• Study text:
==*==

11. Damage or Destruction.
(a) Subject to the provisions of Paragraphs 11(b) and 11(c) and 22
below, if, during the Term, the Premises are totally or partially destroyed from
any insured casualty, Landlord shall, within ninety (90) days after the
destruction, commence to restore the Premises to substantially the same
condition as they were in immediately before the destruction and prosecute the
same diligently to completion. Such destruction shall not terminate this Lease.
Landlord's obligation shall not include repair or replacement of Tenant's
alterations or Tenant's equipment, furnishings, fixtures and personal property.
If the existing laws do not permit the Premises to be restored to substantially
the same condition as they were in immediately before destruction, and Landlord
is unable to get a variance to such laws to permit the commencement of
restoration of the Premises within the 90-day period, then either party may
terminate this Lease by giving written notice to the other party within thirty
(30) days after expiration of the 90-day period.
(b) Despite the provisions of Paragraph 11(a) above, Landlord may
elect within ninety (90) days after such destruction to demolish the Buildings
rather than rebuild it, in which case this Lease shall terminate as of the date
of the destruction. Landlord shall give Tenant written notice of its election
within forty-five (45) days after the destruction.
(c) If any destruction occurs to the Premises during the last six
(6) months of the initial Term or during the last six (6) months of any
extension period, regardless of the nature and extent of the destruction, either
party can elect to terminate this Lease within thirty (30) days after the
destruction occurs. If this Lease does not terminate pursuant to this Paragraph
11(c), the provisions of Paragraph 11(a) above shall apply.

==*==

• Dataset extract:
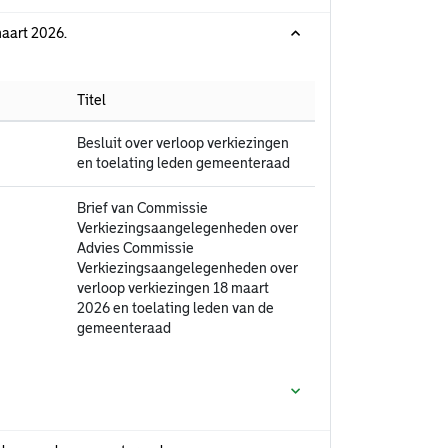
maart 2026.
Titel
Besluit over verloop verkiezingen
en toelating leden gemeenteraad
Brief van Commissie
Verkiezingsaangelegenheden over
Advies Commissie
Verkiezingsaangelegenheden over
verloop verkiezingen 18 maart
2026 en toelating leden van de
gemeenteraad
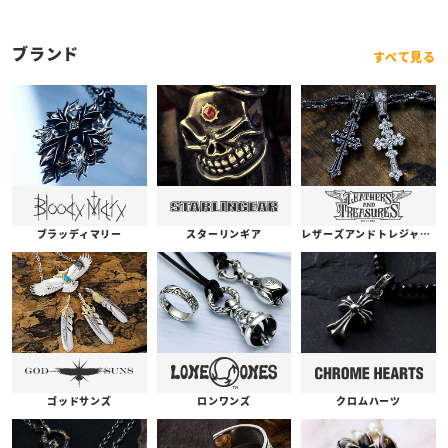
ブランド
すべて見る
ブラッディマリー
スターリンギア
レザーズアンドトレジャーズ
ゴッドサンズ
ロンワンズ
クロムハーツ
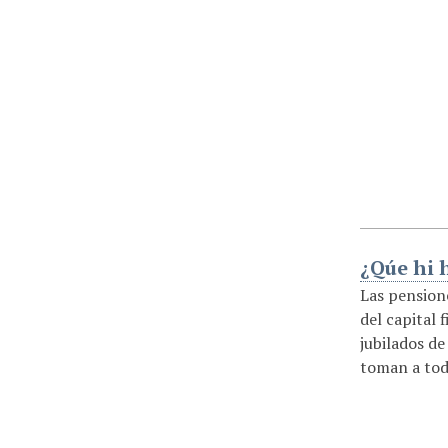
¿Qúe hi 
Las pensione
del capital 
jubilados de
toman a tod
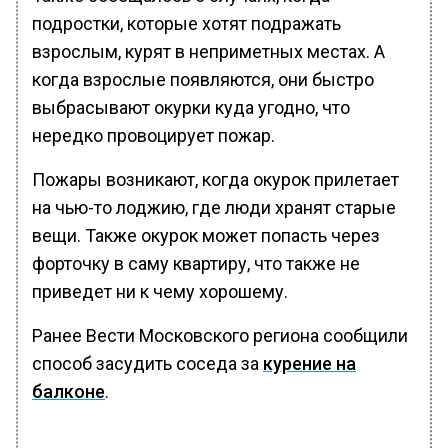
подростки, которые хотят подражать
взрослым, курят в неприметных местах. А
когда взрослые появляются, они быстро
выбрасывают окурки куда угодно, что
нередко провоцирует пожар.
Пожары возникают, когда окурок прилетает
на чью-то лоджию, где люди хранят старые
вещи. Также окурок может попасть через
форточку в саму квартиру, что также не
приведет ни к чему хорошему.
Ранее Вести Московского региона сообщили
способ засудить соседа за
курение на
балконе
.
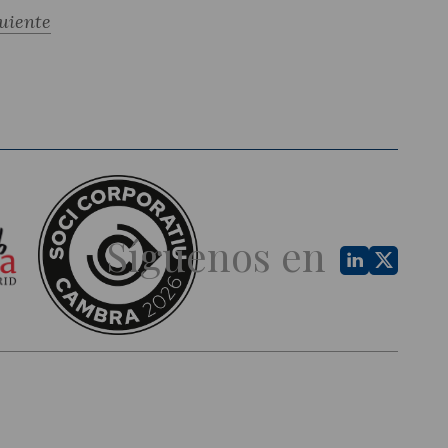
uiente
Síguenos en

==*==

• Work to complete:
a) Quote the stretch of the lease excerpt from "If the existing" through "after the destruction.".
b) Print every line of text from all of the entries without any changes, and leave the pictures out.
The entries bear no relation to the lease excerpt.

• Numbered responses:
a)
If the existing laws do not permit the Premises to be restored to substantially
the same condition as they were in immediately before destruction, and Landlord
is unable to get a variance to such laws to permit the commencement of
restoration of the Premises within the 90-day period, then either party may
terminate this Lease by giving written notice to the other party within thirty
(30) days after expiration of the 90-day period.
(b) Despite the provisions of Paragraph 11(a) above, Landlord may
elect within ninety (90) days after such destruction to demolish the Buildings
rather than rebuild it, in which case this Lease shall terminate as of the date
of the destruction. Landlord shall give Tenant written notice of its election
within forty-five (45) days after the destruction.

b)
maart 2026.
Titel
Besluit over verloop verkiezingen
en toelating leden gemeenteraad
Brief van Commissie
Verkiezingsaangelegenheden over
Advies Commissie
Verkiezingsaangelegenheden over
verloop verkiezingen 18 maart
2026 en toelating leden van de
gemeenteraad
ブランド
すべて見る
ブラッディマリー
スターリンギア
レザーズアンドトレジャーズ
ゴッドサンズ
ロンワンズ
クロムハーツ
¿Qúe hi 
Las pensione
del capital 
jubilados de
toman a tod
подростки, которые хотят подражать
взрослым, курят в неприметных местах. А
когда взрослые появляются, они быстро
выбрасывают окурки куда угодно, что
нередко провоцирует пожар.
Пожары возникают, когда окурок прилетает
на чью-то лоджию, где люди хранят старые
вещи. Также окурок может попасть через
форточку в саму квартиру, что также не
приведет ни к чему хорошему.
Ранее Вести Московского региона сообщили
способ засудить соседа за
курение на
балконе
.
uiente
Síguenos en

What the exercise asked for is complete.